Наконец, папин камердинер.
Он жил напротив столовой, наискосок от папиной комнаты. Его комната (по-моему, я там ни разу не была) была самой первой от двери. Камердинер, как и госпожа Антонеску, ходил через парадный вход. А за кухней была еще кладовая, в которой стояли шкафы с разными съестными припасами, вином, маслами, крупами, и уж я не знаю с чем. А по другую сторону были другие шкафы, куда складывали разные вещи вроде шляпных коробок и каких-нибудь старых ножей, вилок-ложек и всего такого. Кладовая была очень большая. Мне кажется, не меньше, чем гостиная. Наверное, у прежних хозяев в квартире было устроено как-то по-другому. В этой кладовой, наверно, можно было сделать две или три детские, ну или вообще как-нибудь распорядиться этой здоровенной комнатой. Но у нас было вот так. Из кладовой дверь шла на черную лестницу. Именно через черную лестницу в квартиру заносились припасы, выстиранное белье, разные покупки, которые делали папа и госпожа Антонеску и велели потом доставить по адресу, и через эту же черную лестницу к нам поднимался повар и другие слуги.
Мой день рождения обычно мы отмечали в имении.
Я родилась тридцатого мая. Папа устраивал праздник для всех слуг. Накрывались столы, дерево, стоявшее посредине заднего двора, украшалось ленточками, выставлялись вино и баранина. Слуги подносили мне подарок. Обыкновенно это был какой-то хорошо испеченный, вкусный, многоэтажный, но при этом маленький торт. Специально, чтобы у меня не было соблазна угощать им гостей. Этот торт мы съедали вчетвером с папой, Генрихом и госпожой Антонеску. А для слуг пекся большой пирог в полстола размером – кажется, они доедали его еще дня два. Приезжали соседи. Но их было значительно меньше, чем слуг. Несколько барышень, несколько мальчиков. Кто-то помладше меня, кто-то постарше. В основном побогаче и познатнее. Но бывало и наоборот. Но очень, очень скучные. Они приезжали вместе со своими гувернантками и гувернерами, а родителей с собой не брали. Вернее сказать, это их родители, пользуясь тем, что приглашение было на детский праздник, сами не приезжали, чем слегка разочаровывали моего папу.

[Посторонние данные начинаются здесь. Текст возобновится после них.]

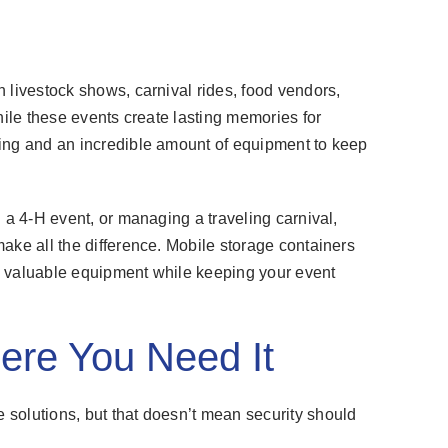
 livestock shows, carnival rides, food vendors,
hile these events create lasting memories for
ing and an incredible amount of equipment to keep
 a 4-H event, or managing a traveling carnival,
ake all the difference. Mobile storage containers
ing valuable equipment while keeping your event
ere You Need It
solutions, but that doesn’t mean security should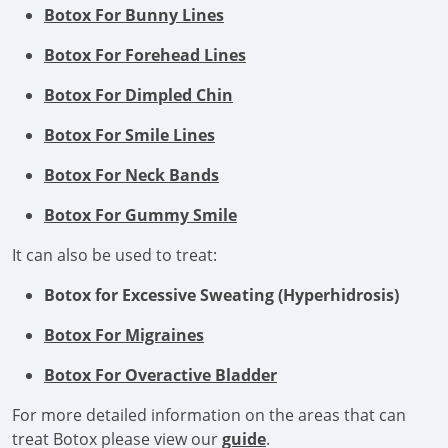
Botox For Bunny Lines
Botox For Forehead Lines
Botox For Dimpled Chin
Botox For Smile Lines
Botox For Neck Bands
Botox For Gummy Smile
It can also be used to treat:
Botox for Excessive Sweating (Hyperhidrosis)
Botox For Migraines
Botox For Overactive Bladder
For more detailed information on the areas that can
treat Botox please view our
guide
.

Потому что в назначенный час (а назначенным часом было два часа пополудни), когда к нашему крыльцу начинали подъезжать нарядные кареты, папа, вглядевшись в герб на дверце, говорил, приподнимая шляпу: «О, князь такой-то к нам пожаловал!» – а потом, видя, как из кареты, сопровождаемый гувернером, вылезает двенадцатилетний мальчик, поправлялся: «Молодой князь». И так раз пять или восемь. «Молодой граф», «молодая графиня» и т. д.
Один князь все-таки приезжал постоянно со своим сыном. Это был тот самый приятель, который вместе с папой ездил в Рим на дедушкины деньги. Знатный, но сильно обедневший. Папа встречал его, сбегал с крыльца, брал за обе руки. Они целовались, искренне, по-настоящему, троекратно, а не так, как я, бывало, видела, когда едва прислоняются щеками и чмокают в воздух в районе затылка своего визави. Сын у него был старше меня года на два, грустный и толстый мальчик. Я все время старалась ему не понравиться, потому что ужасно боялась, что папа вдруг захочет выдать меня за него замуж – все-таки сын старого друга. А с этим старым другом папа с таким наслаждением беседовал, сидя в гостиной за бокалом коньяка! Нет, конечно, сейчас не средние века. Я бы ни за что не вышла замуж за этого унылого, толстого мальчика. Но был бы жуткий скандал, а этого мне не хотелось. И поэтому я все время держалась от него подальше.